Une orque, un béluga et, de manière plus discrète, un rorqual se sont égarés dans la Seine à quelques mois d’intervalle. Peut-on conclure pour autant à une augmentation des incursions de cétacés dans les fleuves ? Interrogé par Sciences et Avenir, le chercheur Jérôme Spitz relativise les derniers événements.
Béluga égaré dans la Seine
Des sauveteurs soulèvent un filet contenant un béluga égaré dans la Seine, le 9 août 2022. L’animal ne survivra pas à son transport.
Fin mai 2022, une orque mourait de faim – selon les premières constatations de la nécropsie – dans la Seine alors qu’elle avait été repérée une première fois le 17 mai 2022, entre le pont de Normandie et Tancarville. Le 3 juillet, un rorqual était signalé également près du pont de Normandie. Les autorités et l’ONG Sea Shepherd perdaient ensuite sa trace, espérant son retour à la mer. Un mois plus tard, toujours dans la Seine, un béluga, une espèce que l’on retrouve habituellement dans les eaux froides, s’égarait à son tour. L’opération de sauvetage inédite mise en place n’avait pas permis de le sauver. En grande souffrance, l’animal avait finalement été euthanasié.
Ces trois cas d’incursions de cétacés dans un fleuve français interrogent autant qu’ils inquiètent : malgré les efforts fournis et les moyens déployés, une prise en charge de ces animaux, qui peuvent atteindre plusieurs tonnes, reste souvent difficile. Et la fréquence des derniers épisodes peut faire craindre, à première vue, une multiplication des égarements.
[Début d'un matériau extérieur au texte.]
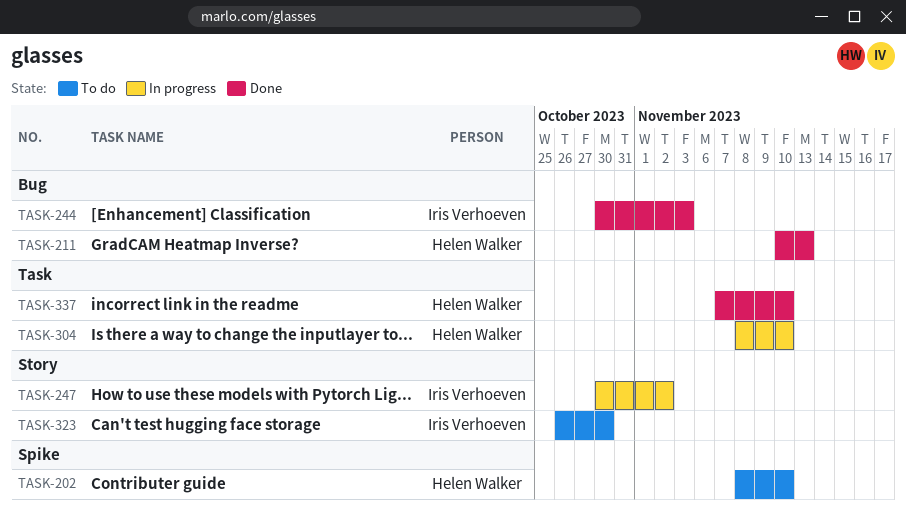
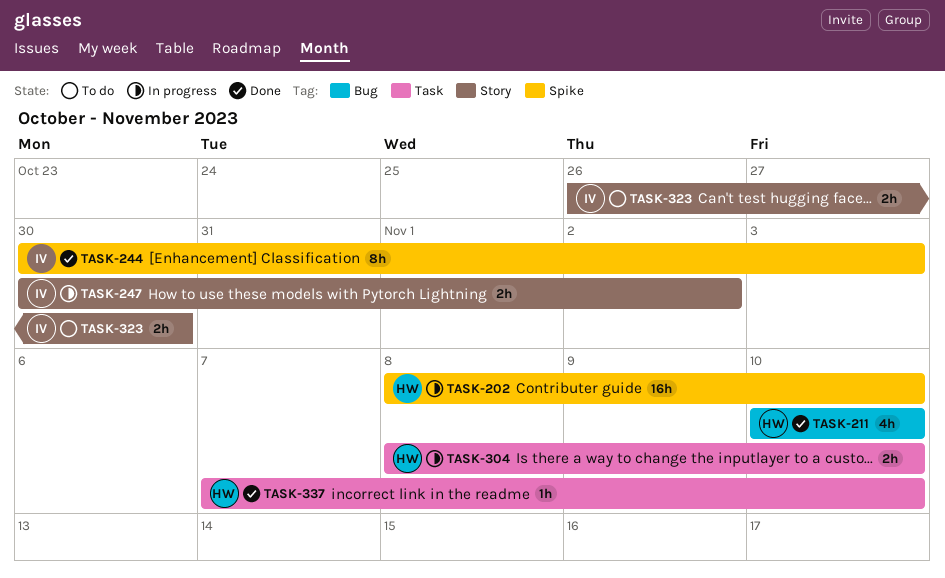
TASK-202, status: To do -> In progress
TASK-211, due: Nov 13 -> Nov 10
TASK-244, label: Bug -> Spike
Mais est-ce vraiment le cas ? Sciences et Avenir a interrogé Jérôme Spitz, chercheur au CNRS et co-directeur de l’Observatoire pour la conservation de la mégafaune marine (Pelagis).
Sciences et Avenir : Après l’entrée d’une orque, d’un rorqual et ensuite d’un béluga dans la Seine, peut-on dire que les incursions de cétacés dans les fleuves français sont de plus en plus fréquentes ou est-ce une simple impression ?
Jérôme Spitz : Pour le moment, nous sommes plutôt sur un effet de loupe. Notre travail permet de référencer les cas d’échouage et d’animaux marins hors de leur habitat naturel. Et avec nos données qui s’étendent sur 40 ans, nous n’avons pas observé d’anomalie concernant ces incursions de cétacés.
Dernièrement, les incursions dans la Seine sont certainement des coïncidences concernant le lieu, et elles ne sont pas de même nature. Si on se penche sur le cas du rorqual, c’est une espèce qui fréquente les eaux françaises et qui est relativement abondante. Quant à l’orque, elle pouvait vivre aussi au large des côtes françaises. Le cas du béluga est plus remarquable car il n’est pas présent dans cette région du monde. L’orque et le béluga étaient malades, en fin de vie. Finalement, on ne peut pas généraliser les incursions et aucun élément ne permet aujourd’hui de faire un lien entre ces observations.
Ces événements rappellent par ailleurs au grand public la diversité de la faune marine qui se trouve au large des eaux françaises. Le public a tendance souvent à idéaliser ces animaux iconiques et à oublier qu’ils naissent et meurent au large, qu’ils peuvent être atteints de maladies et que certains individus peuvent présenter des comportements aberrants.
Et il est aussi important de rappeler que les incursions de grands prédateurs marins étaient plus fréquentes avant l’artificialisation des cours d’eau qui a repoussé les cétacés au large.